Dataset content:
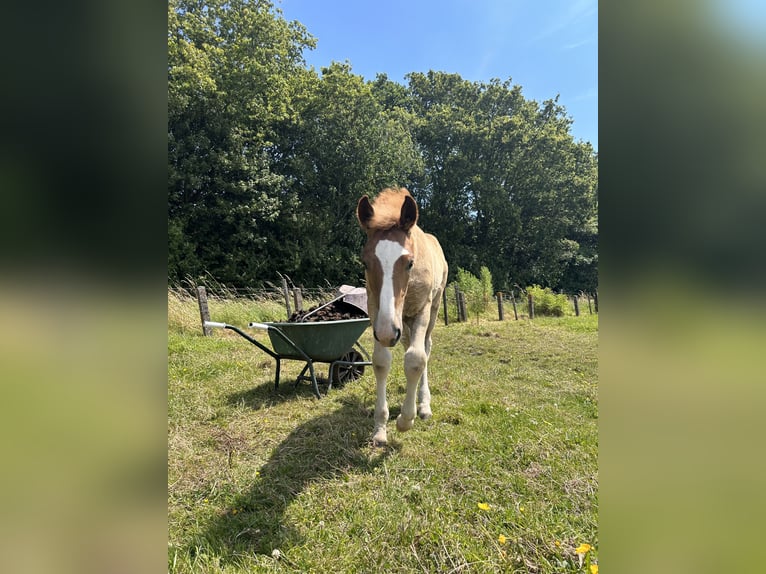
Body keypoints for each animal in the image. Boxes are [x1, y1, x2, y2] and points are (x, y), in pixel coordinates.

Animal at [358, 190, 450, 450]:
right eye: (365, 262)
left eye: (410, 263)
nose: (388, 333)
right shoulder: (376, 311)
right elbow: (381, 362)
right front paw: (380, 429)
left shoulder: (422, 310)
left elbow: (417, 359)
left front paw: (406, 419)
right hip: (402, 323)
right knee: (409, 343)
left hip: (432, 310)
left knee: (425, 348)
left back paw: (424, 404)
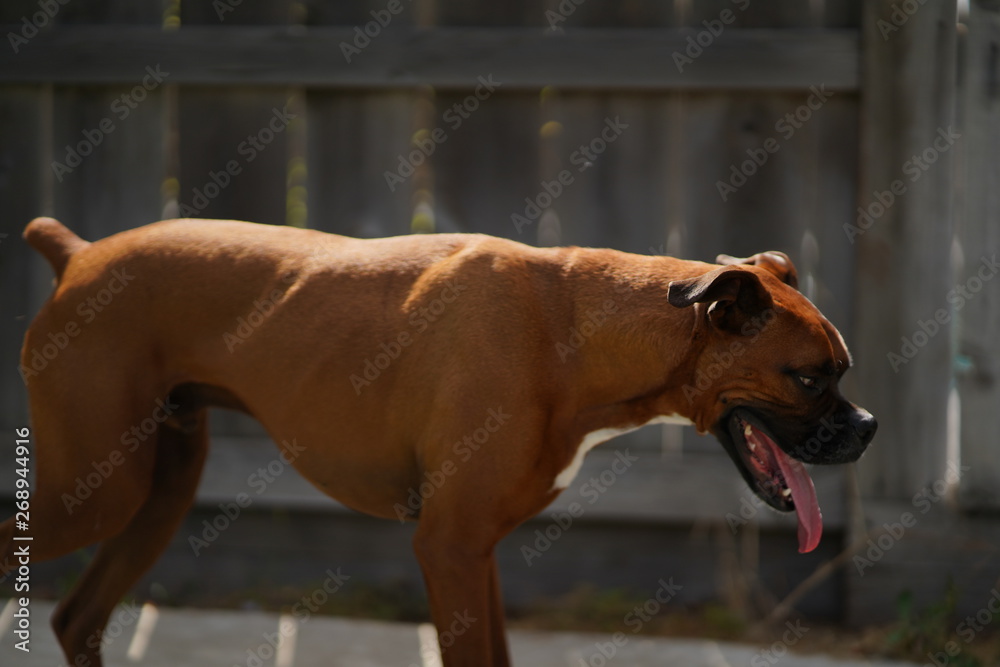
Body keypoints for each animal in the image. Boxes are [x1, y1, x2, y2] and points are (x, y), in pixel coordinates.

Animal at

Task to complete: Could you retype exactly, and only, the lines running from the one with "right knee: (409, 343)" to the last line of the listing, while leaving any pictures out?

Result:
right knee: (409, 343)
left hip: (432, 310)
left knee: (425, 348)
left back paw: (424, 404)
Body keypoints for each animal in the image. Boxes are [x1, y1, x2, y2] and points are (x, y), in pixel coordinates.

Animal at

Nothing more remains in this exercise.